May 14, 2012
Remarks at the Tree Dedication in Honor of Raoul Wallenberg
Remarks by William J. Burns, Deputy Secretary,
US State Dept.
Thank you, Mr. Ambassador, for that kind introduction.
It is truly an honor for me to be here today, on this 100th
anniversary of Raoul Wallenberg's birth, to dedicate this
tree and to be in the company of Mr. Wallenbergs sister,
Nina Lagergren, and Kate Wacz, one of the many to whom Wallenberg
gave the gift of life. I am also honored to join the Speaker
of the Swedish Parliament, Per Westerberg, Ambassador Jan
Eliasson, and State Secretary Belfrage.
During World War II, Raoul Wallenberg could have chosen
to live a life of comfort and safety with his loving family.
Instead, he risked his life to save the lives of others.
Raoul Wallenberg paid dearly for his brave choice and his
actions speak to the core of our common humanity. As Americans,
we are deeply grateful that Wallenberg said yes
when the United States War Refugee Board approached him
on the idea of traveling to Budapest to try and save the
largest remaining concentration of Jews in Europe. Amid
so many missteps in responding to the Holocaust, encouraging
Wallenberg to go to Hungary was one of the things we did
We return, decades later, to Wallenberg because his actions
show timeless courage and a powerful and continuing relevance
to the world we face today. They embody the democratic values
that the United States and Sweden share. They embody the
courage of the individual, of the dissenter, of the independent
moral conscience in a world full of wrongs, of the hero
who sees injustice and takes action. Wallenberg gave his
life for his commitment to those values.
Wallenberg was a son of Sweden, but also a friend of America.

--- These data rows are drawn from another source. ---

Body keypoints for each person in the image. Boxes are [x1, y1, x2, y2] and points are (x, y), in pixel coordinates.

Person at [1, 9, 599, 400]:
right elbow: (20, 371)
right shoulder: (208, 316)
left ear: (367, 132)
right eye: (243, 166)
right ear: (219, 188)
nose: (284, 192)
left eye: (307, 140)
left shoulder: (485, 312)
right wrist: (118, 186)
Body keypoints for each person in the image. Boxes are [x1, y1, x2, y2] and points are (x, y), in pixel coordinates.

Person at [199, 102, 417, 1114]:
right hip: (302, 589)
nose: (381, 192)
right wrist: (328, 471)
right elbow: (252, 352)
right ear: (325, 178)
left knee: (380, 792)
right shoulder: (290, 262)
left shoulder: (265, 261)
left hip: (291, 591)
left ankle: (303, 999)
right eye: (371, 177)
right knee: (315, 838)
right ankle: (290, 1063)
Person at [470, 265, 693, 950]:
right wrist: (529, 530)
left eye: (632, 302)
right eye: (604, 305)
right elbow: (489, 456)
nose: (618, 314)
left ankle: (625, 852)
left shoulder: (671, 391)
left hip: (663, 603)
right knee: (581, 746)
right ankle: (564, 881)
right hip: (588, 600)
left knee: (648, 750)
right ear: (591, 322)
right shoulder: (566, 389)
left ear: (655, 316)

We are honored to consider him one of our own adding
one more to the many ties that bind our nations together.
The United States and Sweden work together with a shared
mission of advancing human dignity and protecting universal
rights around the world. Together, we supported the countries
of Central and Eastern Europe as they made the impressive
journey to become stable and prosperous members of the EU
and NATO. Together we are supporting the people of the Middle
East who are working to leave behind a history of oppression
to create a future of economic hope, political freedom and
Raoul Wallenbergs life-giving legacy reminds us of
a question that we should all be asking, amidst the daily
business and the pull of our national interests: How do
we ensure that every individual regardless of race
or religion is able to live a life of freedom, a
life with dignity and respect? How do we prevent the sins
of history and our past failures to stop mass killings of
civilians, from being repeated? How do we pass on to the
next generation a sense of the importance of not being indifferent?

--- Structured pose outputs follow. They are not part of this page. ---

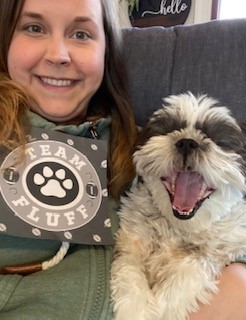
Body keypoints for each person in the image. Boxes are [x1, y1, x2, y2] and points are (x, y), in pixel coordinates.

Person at [0, 1, 245, 319]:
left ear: (107, 50)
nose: (58, 54)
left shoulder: (147, 148)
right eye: (34, 28)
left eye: (81, 33)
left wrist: (234, 282)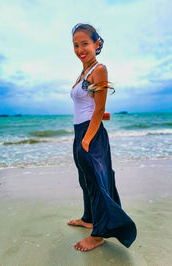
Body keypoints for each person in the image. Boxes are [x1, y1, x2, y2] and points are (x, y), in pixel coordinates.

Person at [69, 23, 137, 252]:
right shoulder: (83, 72)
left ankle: (98, 234)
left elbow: (99, 110)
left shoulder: (99, 69)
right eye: (76, 45)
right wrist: (82, 136)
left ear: (96, 44)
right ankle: (89, 218)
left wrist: (87, 139)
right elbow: (92, 106)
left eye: (84, 44)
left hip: (91, 133)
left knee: (97, 182)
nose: (80, 49)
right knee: (86, 180)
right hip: (81, 130)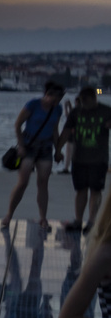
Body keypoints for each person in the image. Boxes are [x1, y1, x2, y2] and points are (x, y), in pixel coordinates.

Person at [2, 81, 66, 231]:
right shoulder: (33, 105)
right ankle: (9, 214)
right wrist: (21, 146)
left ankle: (43, 218)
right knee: (23, 182)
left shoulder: (57, 109)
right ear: (48, 95)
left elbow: (55, 130)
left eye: (60, 99)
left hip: (46, 147)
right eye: (57, 98)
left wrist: (58, 150)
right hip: (29, 145)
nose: (58, 102)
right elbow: (18, 124)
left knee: (43, 183)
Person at [60, 86, 110, 233]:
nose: (85, 106)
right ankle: (78, 220)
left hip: (99, 159)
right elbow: (66, 131)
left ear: (95, 99)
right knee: (80, 190)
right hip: (79, 159)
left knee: (96, 190)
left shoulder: (106, 111)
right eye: (82, 103)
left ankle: (92, 221)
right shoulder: (76, 112)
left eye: (87, 103)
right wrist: (58, 150)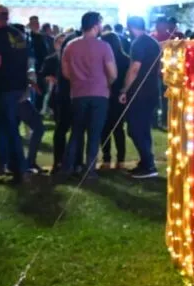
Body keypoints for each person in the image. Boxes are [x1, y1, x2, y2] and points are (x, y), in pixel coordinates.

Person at [62, 11, 117, 180]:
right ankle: (89, 170)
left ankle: (68, 167)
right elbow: (113, 73)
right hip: (99, 94)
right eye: (100, 24)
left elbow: (65, 72)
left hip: (78, 93)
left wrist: (78, 80)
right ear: (95, 26)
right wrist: (106, 83)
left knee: (76, 132)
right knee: (94, 134)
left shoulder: (70, 45)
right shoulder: (104, 46)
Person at [0, 6, 29, 181]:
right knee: (5, 125)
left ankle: (19, 167)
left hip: (5, 86)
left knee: (9, 127)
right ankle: (2, 163)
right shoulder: (19, 35)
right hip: (19, 85)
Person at [121, 16, 161, 178]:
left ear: (131, 27)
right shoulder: (153, 43)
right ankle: (145, 162)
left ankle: (148, 164)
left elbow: (134, 69)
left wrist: (124, 89)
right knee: (144, 128)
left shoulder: (138, 44)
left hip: (139, 92)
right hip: (152, 90)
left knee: (135, 129)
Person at [51, 30, 80, 174]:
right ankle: (74, 163)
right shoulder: (75, 44)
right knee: (76, 129)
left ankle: (60, 161)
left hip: (64, 92)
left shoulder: (69, 45)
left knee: (62, 128)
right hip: (72, 92)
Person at [100, 31, 130, 169]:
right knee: (118, 128)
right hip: (120, 96)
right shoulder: (125, 59)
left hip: (105, 94)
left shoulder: (104, 58)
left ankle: (106, 159)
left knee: (105, 128)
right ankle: (121, 160)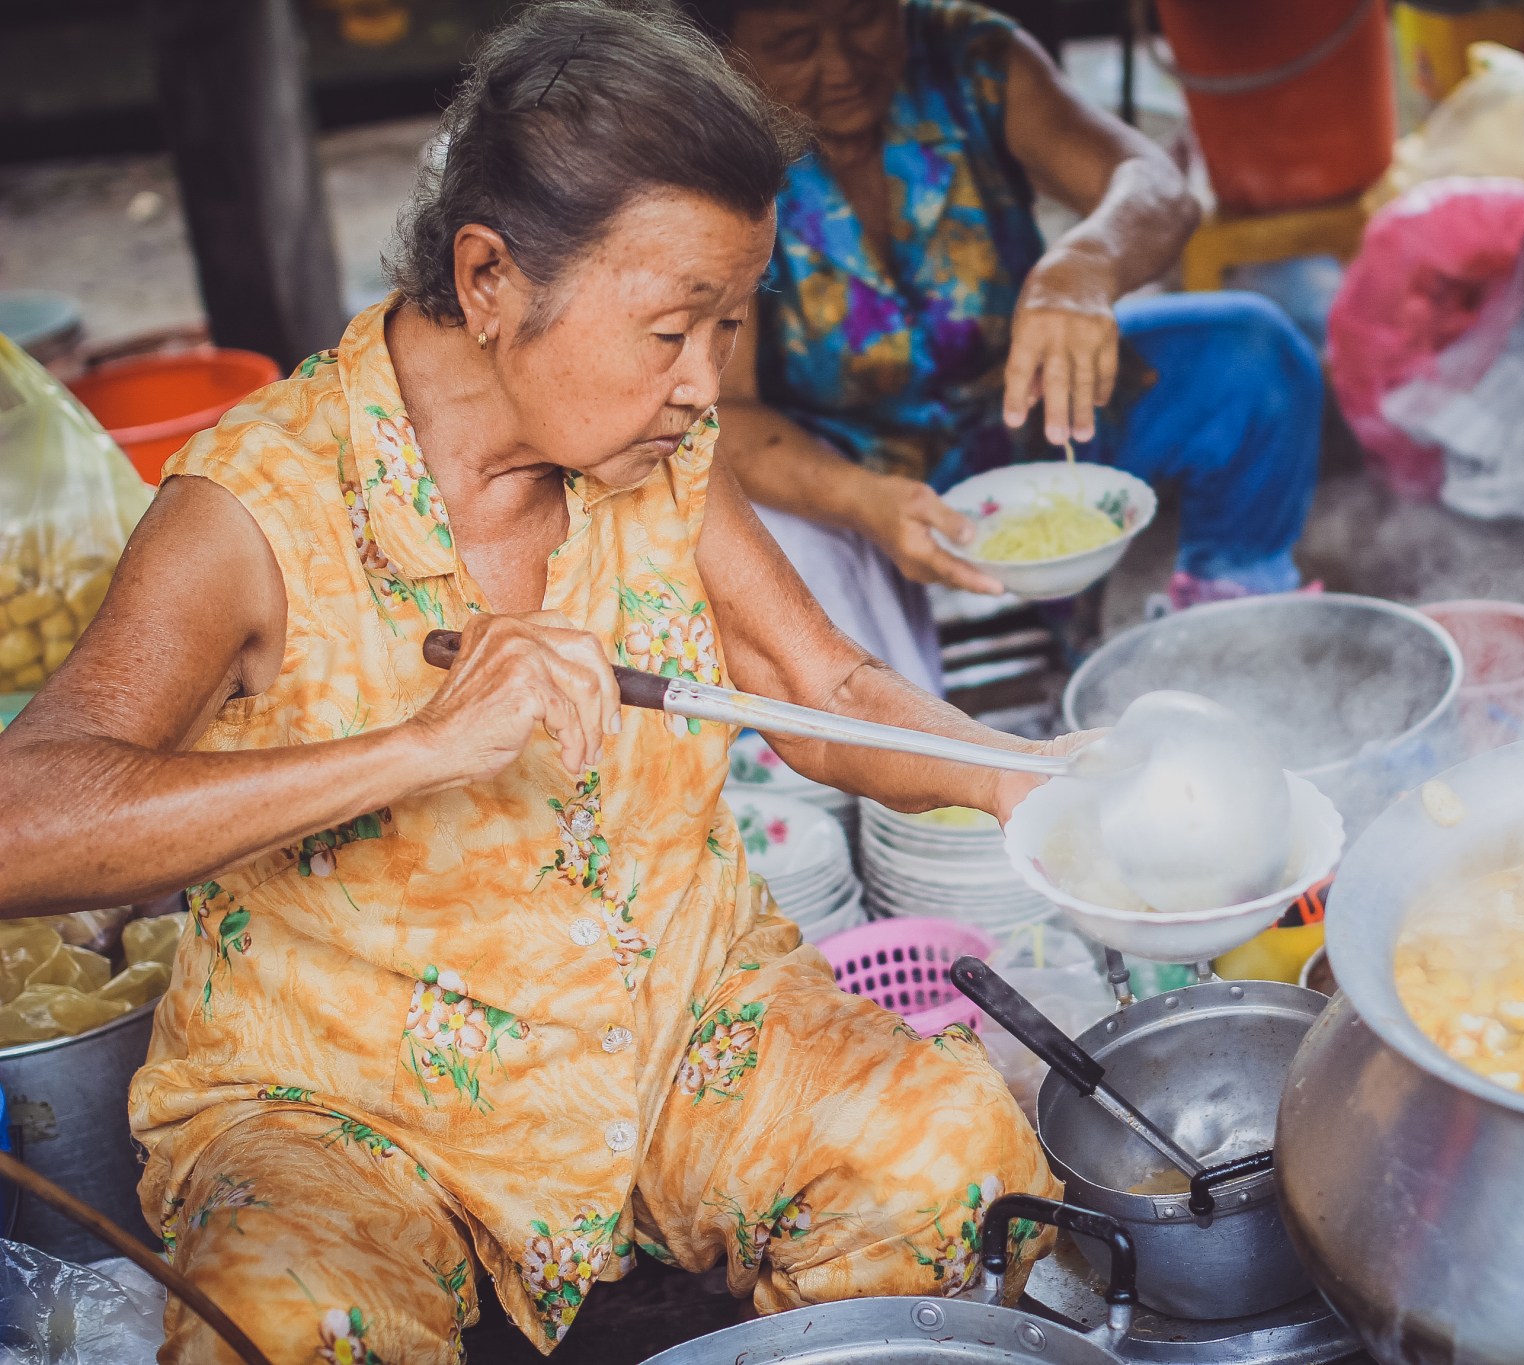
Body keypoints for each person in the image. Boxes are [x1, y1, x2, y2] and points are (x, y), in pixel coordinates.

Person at [0, 5, 1073, 1359]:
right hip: (355, 1105)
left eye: (730, 327)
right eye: (672, 328)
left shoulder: (661, 455)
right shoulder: (256, 507)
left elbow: (832, 689)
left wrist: (1037, 781)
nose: (706, 386)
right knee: (287, 1327)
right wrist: (419, 750)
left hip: (688, 1021)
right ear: (493, 277)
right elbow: (21, 818)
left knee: (960, 1161)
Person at [702, 0, 1325, 692]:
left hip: (1040, 416)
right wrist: (863, 502)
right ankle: (892, 712)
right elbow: (724, 413)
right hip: (843, 477)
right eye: (795, 42)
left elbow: (1156, 186)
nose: (844, 65)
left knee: (1251, 356)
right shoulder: (714, 153)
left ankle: (1234, 628)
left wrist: (1087, 263)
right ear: (730, 49)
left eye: (865, 21)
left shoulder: (971, 58)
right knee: (749, 546)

In seeking answers, we are fortunate to have as tireless
a partner and as steadfast a friend as Sweden.
It is striking that, while he trained as an architect,
Wallenberg left no building behind. Instead he left behind
a legacy much more enduring than any physical structure
or any physical monument. Today, the granddaughters and
grandsons of those whom Wallenberg saved are building a
better world as doctors and scientists, mothers and fathers,
farmers, teachers, and legislators.
Among them is the late Tom Lantos, who championed human
rights around the world from inside the United States Congress,
and his grandson, Tomicah Tillemann, who is Secretary Clintons
Senior Advisor for Civil Society.
Thus it is fitting that so many of the lives he saved,
and the generations that followed, are being devoted to
public service, promoting freedom, and defending those too
powerless to defend themselves. To quote an old hymn, these
deeds will his memorial be.
Today, in dedicating this Horse Chestnut tree, we remember
Raoul Wallenberg, we show our gratitude, and we reaffirm
our commitment to the legacy of humanitarian work that continues
in this name. And we reaffirm, together once again, the
importance of not being indifferent. Thank you.